While specific embodiments of the invention have been shown and described in detail to illustrate the application of the inventive principles, it will be understood that the invention may be embodied otherwise without departing from such principles.

Claims

1. A manual transmission assembly comprising, in combination, a transmission casing, an input shaft and an output shaft coaxially arranged within said casing, a counter shaft having a first end, a second end, and an end face at said second end, said counter shaft being disposed to extend parallel to said input and output shafts, drive gear means and speed change gear means disposed respectively on said input and output shafts, a counter gear having a first and a second end extending coaxially with said counter shaft and arranged for meshing relationship with said drive gear means and said speed change gear means, a ball bearing assembly including an inner race and an outer race rotatably mounting said first end of said counter gear upon said counter shaft proximate said first end thereof, mounting means fixing said outer race to said counter gear at said first end thereof, means mounting said inner race upon said counter shaft at a position adjacent said outer race, needle roller bearings engaged between said counter gear and said counter shaft rotatably mounting said second end of said counter gear relative to said second end of said counter shaft, said needle roller bearing engaging said counter shaft at a location on said second end thereof proximate but spaced from said end face, with a portion of said counter shaft extending between said location at which said needle roller bearings are engaged and said end face, means defining an aperture in said casing extending to the exterior thereof, a casing extension member mounted on the exterior of said casing and closing said aperture, said portion of said counter shaft extending between said needle bearing mounting location and said end face being arranged to extend through said aperture with said end face in abutting relationship with said casing extension member, said assembly being arranged such that a rearward thrust load on said counter gear is transmitted through said ball bearing assembly and through said counter shaft to said casing extension member which is in abutting relationship with said end face at said second end of said counter shaft.
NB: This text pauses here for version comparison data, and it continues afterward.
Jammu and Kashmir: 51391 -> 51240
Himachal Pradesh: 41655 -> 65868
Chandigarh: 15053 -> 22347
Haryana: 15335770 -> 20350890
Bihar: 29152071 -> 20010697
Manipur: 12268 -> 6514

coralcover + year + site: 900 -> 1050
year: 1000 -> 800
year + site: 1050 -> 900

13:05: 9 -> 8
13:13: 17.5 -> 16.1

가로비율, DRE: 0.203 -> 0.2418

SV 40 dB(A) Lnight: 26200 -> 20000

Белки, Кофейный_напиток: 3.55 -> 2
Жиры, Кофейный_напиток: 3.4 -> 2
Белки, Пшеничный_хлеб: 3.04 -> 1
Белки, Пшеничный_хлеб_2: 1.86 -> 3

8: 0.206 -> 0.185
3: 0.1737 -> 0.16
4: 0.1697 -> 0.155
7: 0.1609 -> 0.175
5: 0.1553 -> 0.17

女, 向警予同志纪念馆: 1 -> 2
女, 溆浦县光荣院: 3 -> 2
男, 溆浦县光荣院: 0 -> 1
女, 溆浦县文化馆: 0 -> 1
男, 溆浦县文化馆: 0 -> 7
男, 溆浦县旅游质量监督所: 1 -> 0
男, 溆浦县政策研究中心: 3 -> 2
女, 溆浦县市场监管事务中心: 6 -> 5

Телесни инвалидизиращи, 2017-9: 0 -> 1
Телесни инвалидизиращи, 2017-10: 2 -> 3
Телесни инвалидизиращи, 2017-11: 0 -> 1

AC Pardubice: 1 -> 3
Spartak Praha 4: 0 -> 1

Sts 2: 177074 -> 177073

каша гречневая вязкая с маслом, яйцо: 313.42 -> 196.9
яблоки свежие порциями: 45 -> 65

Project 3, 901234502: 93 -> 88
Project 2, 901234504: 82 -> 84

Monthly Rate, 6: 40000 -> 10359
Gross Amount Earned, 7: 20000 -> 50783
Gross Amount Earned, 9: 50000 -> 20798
2. An assembly according to claim 1 wherein said counter gear is generally configured in the form of a hollow shaft having said counter shaft extending therethrough, and wherein said mounting means include an annular recess formed at said first end of said counter gear having said outer race press fitted thereinto.

3. An assembly according to claim 2 wherein said mounting means include an annular slot formed in said annular recess and a snap ring engaged within said annular slot to hold said outer race within said annular recess.

4. An assembly according to claim 2 wherein said mounting means comprise an outer annular groove formed in said annular recess, an inner annular groove formed about the periphery of said outer race, said outer and inner annular grooves each having a generally semicircular cross-sectional configuration, and a mounting ring having a generally circular cross-sectional configuration engaged between said annular recess and said outer race within said inner and outer annular grooves.

5. An assembly according to claim 1 wherein the inner race of said ball bearing assembly is disposed between the inside of said casing and a stepped portion formed at the associated end of said counter shaft.